Lawmakers hope that an incentive package in the plan, will encourage upper-middle class families to stay, but in the past decade there’s been a steady shift of lower income groups moving into Prince George’s and higher income groups moving out, a Brookings Institution study has found.
Residents were moving out of the county as they climbed the ranks of the middle class, became more mobile and could afford to be farther from the more dangerous Prince George’s streets, the study said.
With the income tax making a moderate leap from 3.1 percent to 3.2 percent — joining Montgomery County as the only other in Maryland to reach the state maximum — it’s businesses and those with more income who may feel the crunch as the economy continues to struggle around them, the Prince George’s County Chamber of Commerce wrote in a letter to council members.
“Additional taxes may have a negative effect on the business community and should beavoided if possible,” the chamber wrote.
And while some of the minimal increase to the fee charged when property changes hands may add some stress to the home-buying process, the “dedicating of [the fees] to the schools and police means the home-buying public would benefit,” said Michael Graziano, government affairs director for the Prince George’s County Association of Realtors.

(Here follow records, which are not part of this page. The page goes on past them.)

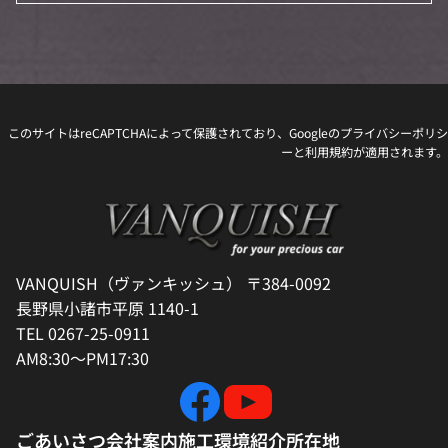
このサイトはreCAPTCHAによって保護されており、Googleの
プライバシーポリシ
ー
と
利用規約
が適用されます。
VANQUISH（ヴァンキッシュ） 〒384-0092
長野県小諸市平原 1140-1
TEL 0267-25-0911
AM8:30～PM17:30
ごあいさつ
会社案内
施工環境紹介
所在地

That’s why the realty association remained neutral on the subject; unhappy with the fee increase, their concerns were abated by the notion that improved public safety and education would help attract new, possibly more wealthy, buyers, Graziano said.
Meanwhile, he noted, the county’s housing market is still cheaper than its neighbors and the fee is “low enough that it wouldn’t impact the changing demographics,” he said.
County Executive Jack Johnson proposed the increases in March as part of his effort to fill a $112 million budget gap.
He has also frozen hiring for all nonpublic safety positions.